JOB:
Below are entries; copy exactly the lines from the one with "Rendered at 1241 by 1754 pixels." through the one with "Identify the document", both included, and leave out the rest.

EXCERPTED DATA:
○ ○ ○

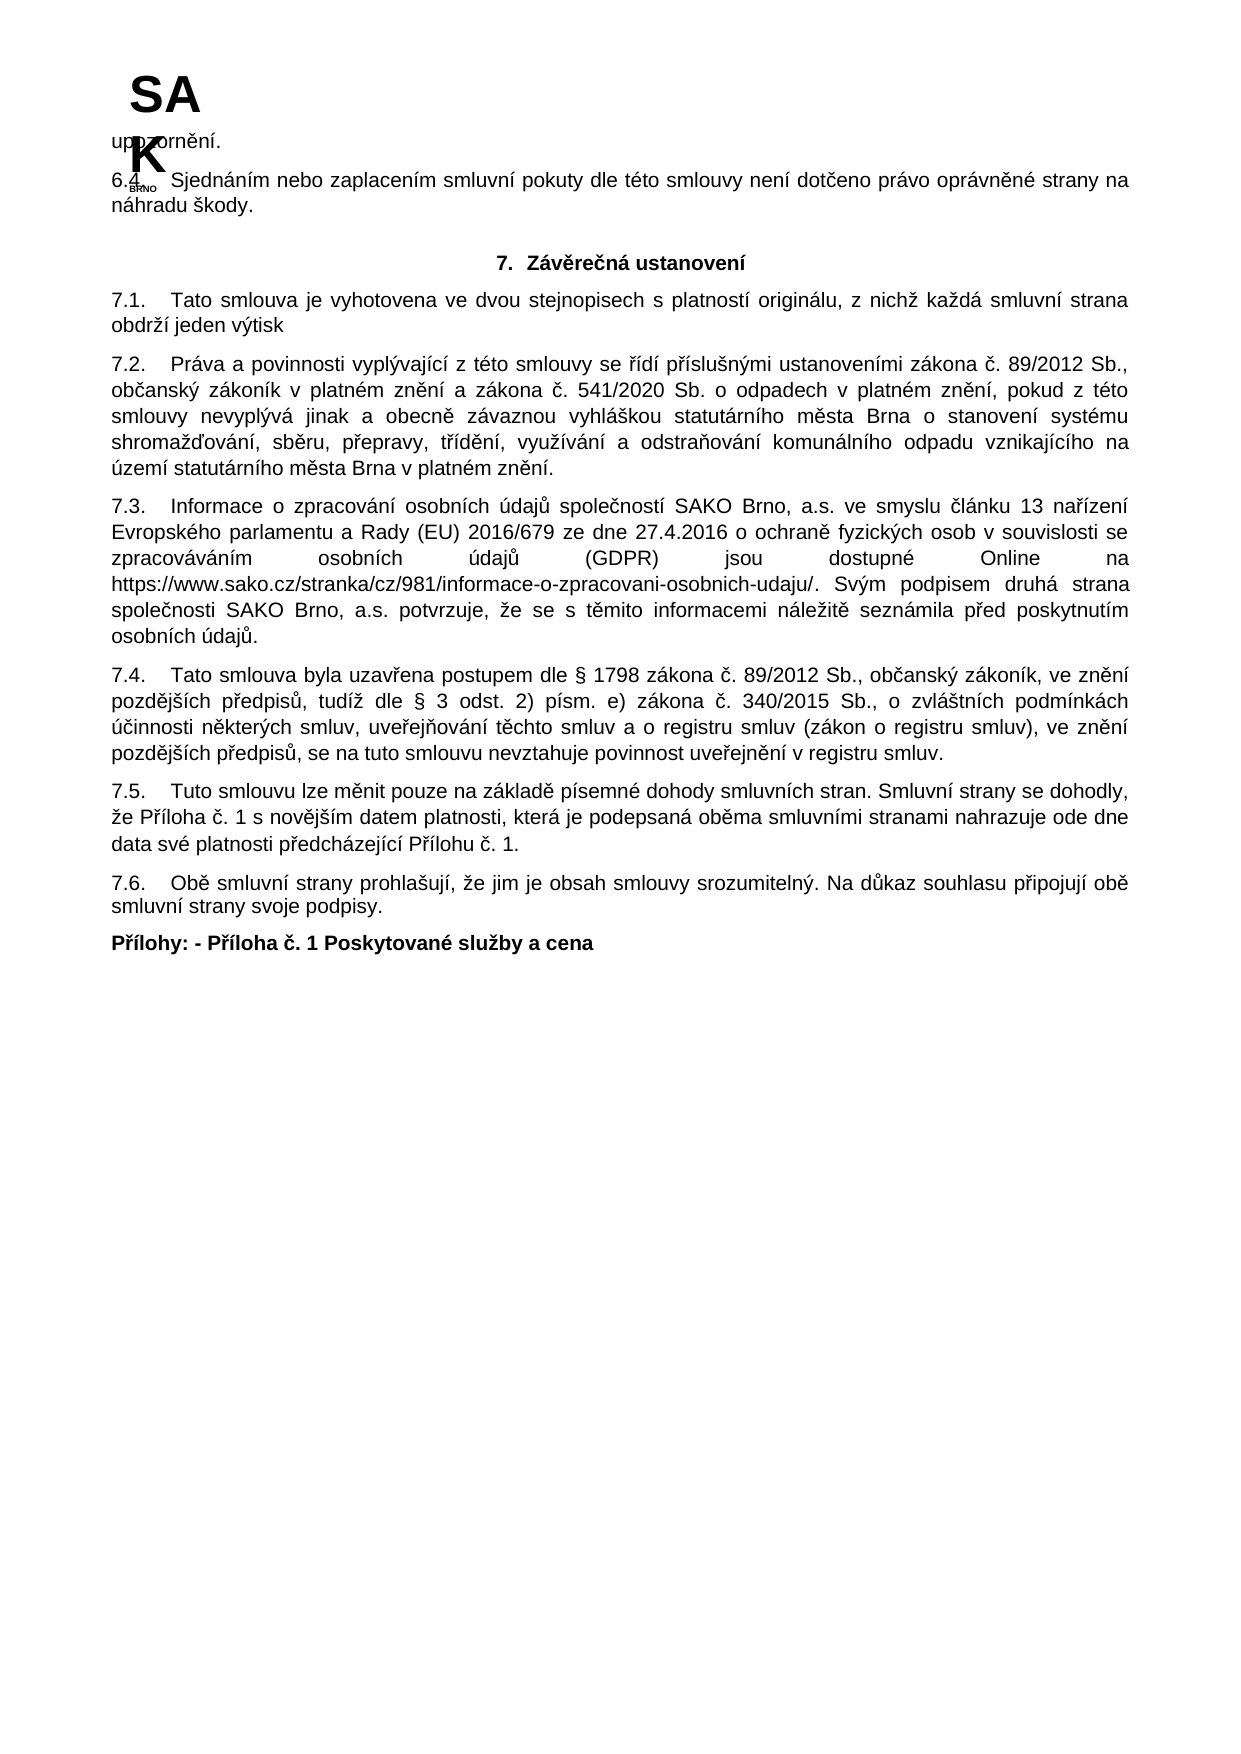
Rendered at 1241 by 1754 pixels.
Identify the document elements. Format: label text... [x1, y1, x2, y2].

○ ○ ○

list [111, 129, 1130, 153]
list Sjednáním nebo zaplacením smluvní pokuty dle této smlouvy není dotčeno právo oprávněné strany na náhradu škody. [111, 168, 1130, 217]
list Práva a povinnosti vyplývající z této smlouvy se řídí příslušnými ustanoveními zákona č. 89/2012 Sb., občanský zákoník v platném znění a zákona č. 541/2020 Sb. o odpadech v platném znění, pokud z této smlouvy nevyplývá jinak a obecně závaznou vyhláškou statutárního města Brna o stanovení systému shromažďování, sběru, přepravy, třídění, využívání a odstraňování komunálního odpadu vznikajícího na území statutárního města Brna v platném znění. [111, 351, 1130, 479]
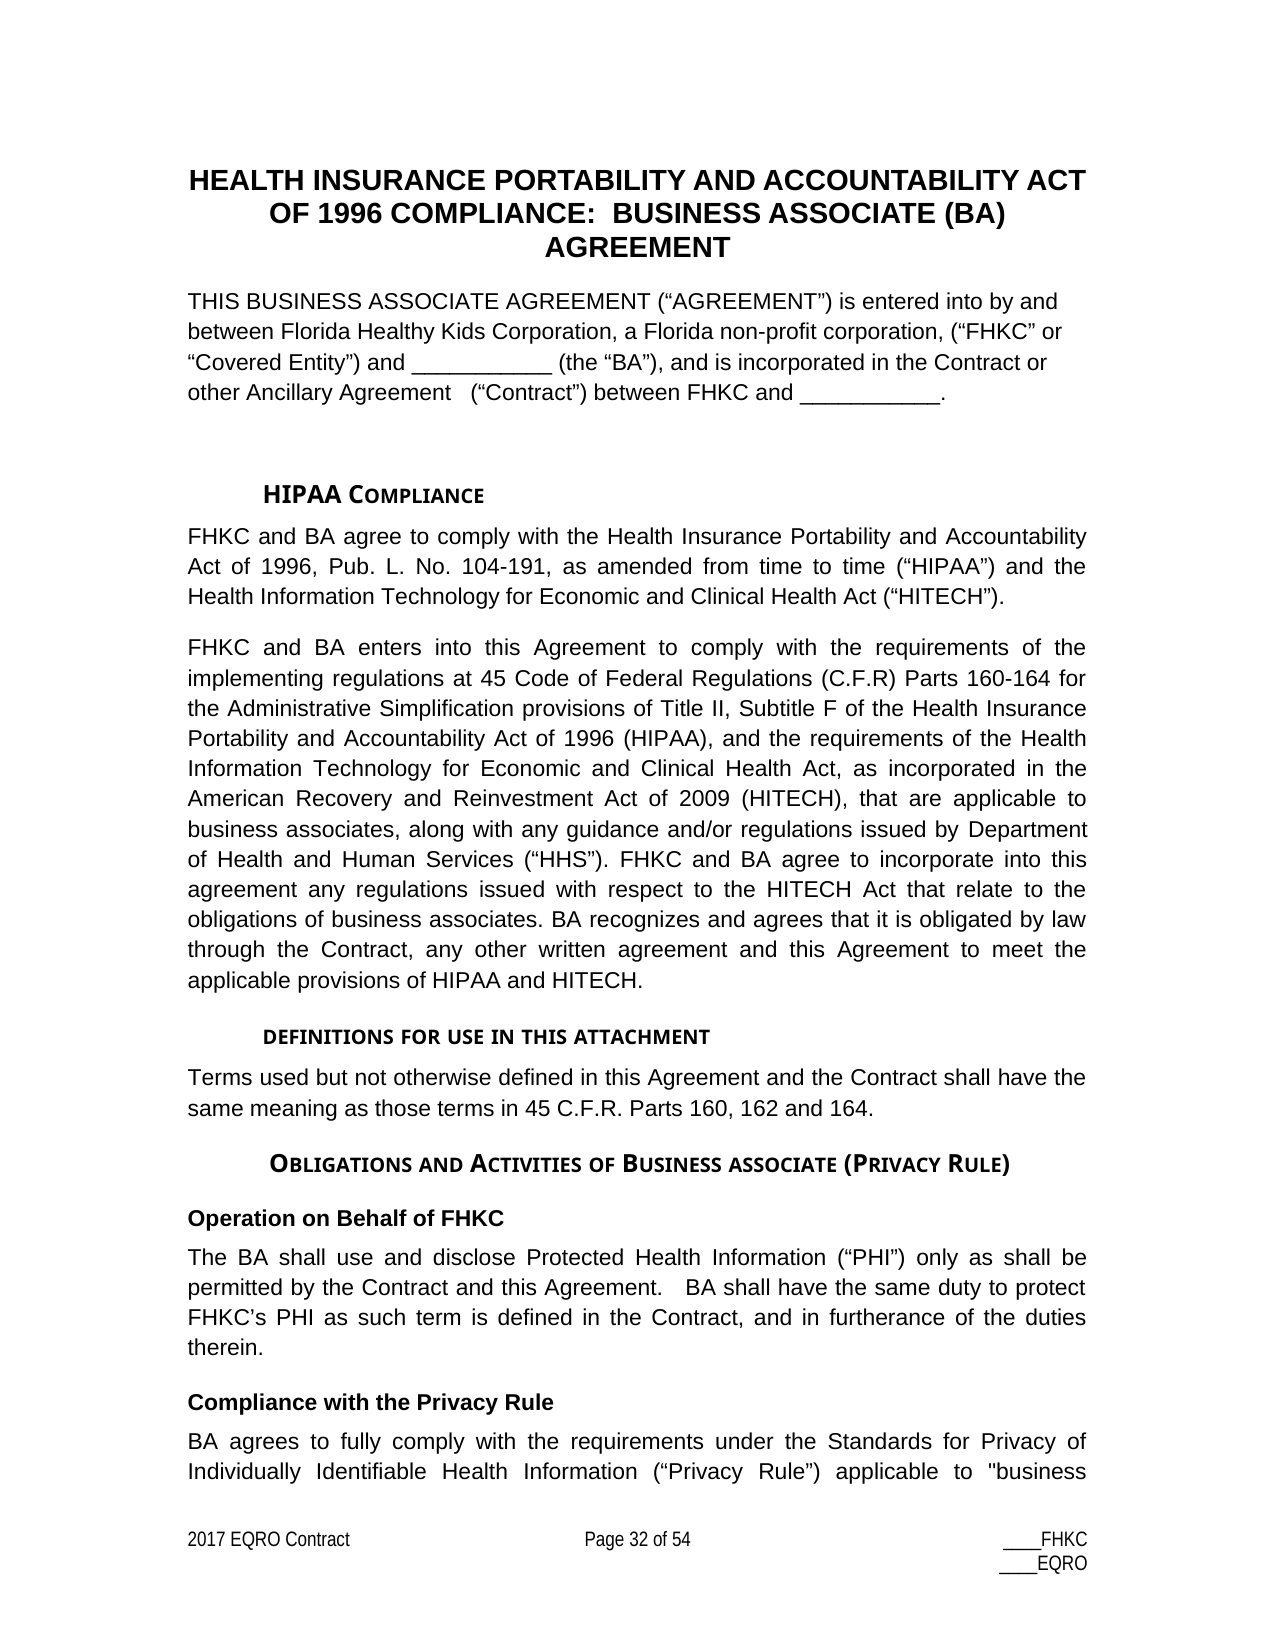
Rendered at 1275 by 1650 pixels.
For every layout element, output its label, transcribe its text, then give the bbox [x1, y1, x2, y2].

○ ○ ○

ANSWER FOR THE TASK:
Rendered at 1241 by 1754 pixels.
Identify the document elements. Format: label text... [x1, y1, x2, y2].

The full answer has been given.